Face aux risques géopolitiques actuels, une stratégie de sécurité nationale a été approuvée par le Conseil national de sécurité en 2021. Sur cette base, le Centre de crise national a conçu une stratégie nationale de résilience en collaboration avec les entités fédérées. Cette collaboration a d’ailleurs été entérinée formellement le 24 avril 2024 par le Comité de concertation.
Cette stratégie de résilience comprend neuf objectifs stratégiques (approvisionnement en eau et en énergie, mobilité, économie, etc.) et quatre objectifs transversaux (menaces hybrides, changement climatique, etc.).
À cela s’ajoute le travail de safe.brussels qui collabore aux travaux du Comité sur l’accueil et l’évacuation de masse. Pour rappel, Bruxelles a déjà été confrontée à un accueil de masse lors du déclenchement des hostilités entre la Russie et l’Ukraine.

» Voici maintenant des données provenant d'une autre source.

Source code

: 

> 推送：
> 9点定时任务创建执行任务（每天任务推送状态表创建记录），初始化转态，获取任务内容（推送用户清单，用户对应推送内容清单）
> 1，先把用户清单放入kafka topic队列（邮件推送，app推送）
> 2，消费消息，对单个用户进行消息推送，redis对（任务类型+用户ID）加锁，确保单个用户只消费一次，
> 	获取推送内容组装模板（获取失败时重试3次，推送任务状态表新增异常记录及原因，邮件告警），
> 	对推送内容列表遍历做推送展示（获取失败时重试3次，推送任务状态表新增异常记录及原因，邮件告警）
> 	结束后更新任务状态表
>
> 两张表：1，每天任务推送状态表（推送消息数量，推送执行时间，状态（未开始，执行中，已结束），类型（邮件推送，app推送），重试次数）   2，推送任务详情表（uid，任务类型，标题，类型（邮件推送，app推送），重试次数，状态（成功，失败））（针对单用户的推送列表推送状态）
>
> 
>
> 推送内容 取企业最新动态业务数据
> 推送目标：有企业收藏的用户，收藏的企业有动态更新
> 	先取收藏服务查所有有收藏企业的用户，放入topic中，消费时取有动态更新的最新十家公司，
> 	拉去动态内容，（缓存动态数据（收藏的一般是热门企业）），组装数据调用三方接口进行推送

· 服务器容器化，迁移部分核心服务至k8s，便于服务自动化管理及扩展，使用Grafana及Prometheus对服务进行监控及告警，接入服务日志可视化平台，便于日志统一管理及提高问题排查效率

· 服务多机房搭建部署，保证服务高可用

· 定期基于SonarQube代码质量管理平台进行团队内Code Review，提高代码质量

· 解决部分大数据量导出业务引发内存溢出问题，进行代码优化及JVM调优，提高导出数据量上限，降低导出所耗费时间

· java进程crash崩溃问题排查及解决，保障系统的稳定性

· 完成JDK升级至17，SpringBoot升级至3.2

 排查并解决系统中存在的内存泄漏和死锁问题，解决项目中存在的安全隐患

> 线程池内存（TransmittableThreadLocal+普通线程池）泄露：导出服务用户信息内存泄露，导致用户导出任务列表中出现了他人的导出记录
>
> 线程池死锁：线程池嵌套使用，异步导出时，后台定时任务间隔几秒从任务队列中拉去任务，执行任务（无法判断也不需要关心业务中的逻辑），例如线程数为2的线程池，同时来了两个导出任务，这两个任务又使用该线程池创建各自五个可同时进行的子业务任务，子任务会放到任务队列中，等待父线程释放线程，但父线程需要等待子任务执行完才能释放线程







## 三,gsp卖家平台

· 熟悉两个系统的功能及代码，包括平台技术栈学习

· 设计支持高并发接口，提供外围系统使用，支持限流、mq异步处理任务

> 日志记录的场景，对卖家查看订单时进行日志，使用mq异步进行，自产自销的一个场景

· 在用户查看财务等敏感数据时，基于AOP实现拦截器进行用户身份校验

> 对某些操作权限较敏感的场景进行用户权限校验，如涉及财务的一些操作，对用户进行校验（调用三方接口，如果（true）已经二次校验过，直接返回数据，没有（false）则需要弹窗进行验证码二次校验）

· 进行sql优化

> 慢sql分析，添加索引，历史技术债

Par ailleurs, en réponse au contexte international qui ne cesse d’évoluer, le Centre de crise national et la Défense ont récemment été désignés par le Conseil national de sécurité pour coordonner les travaux de deux nouveaux plans qui complètent la stratégie de résilience : le Belgian National Defence Plan (BND-P) et le Belgian National Enablement Plan (BNE-P). Ces plans ont pour objectif d’établir la préparation, la réponse et l’organisation mises en place en Belgique face aux risques de conflit armé international et de menace hybride.
Il y a quelques éléments importants déjà en cours au niveau régional, mais les préparatifs sont menés au niveau fédéral pour veiller, d’une part, à harmoniser les approches civiles et militaires de gestion de crise, et d’autre part, à augmenter le niveau de préparation et de résilience des autorités, tous niveaux de pouvoir confondus. La Région bruxelloise contribuera bien sûr à ces travaux à travers l’ensemble de ses administrations concernées.
Mme Angelina Chan (MR).- Je prends acte des mesures annoncées pour les entreprises exposées à travers hub.brussels et finance&invest.brussels, notamment, ainsi que des tests de résistance aux cyberattaques.
Il est rassurant de constater que des leçons ont été tirées des crises récentes et que des dispositifs existent pour renforcer la résilience économique et numérique de la Région bruxelloise. La préparation aux risques géopolitiques ne doit plus être un supplément d’âme, elle doit devenir un pilier de nos politiques économiques, numériques et administratives.
Je resterai attentive aux réponses concrètes qui seront apportées dans les mois à venir face à de tels défis.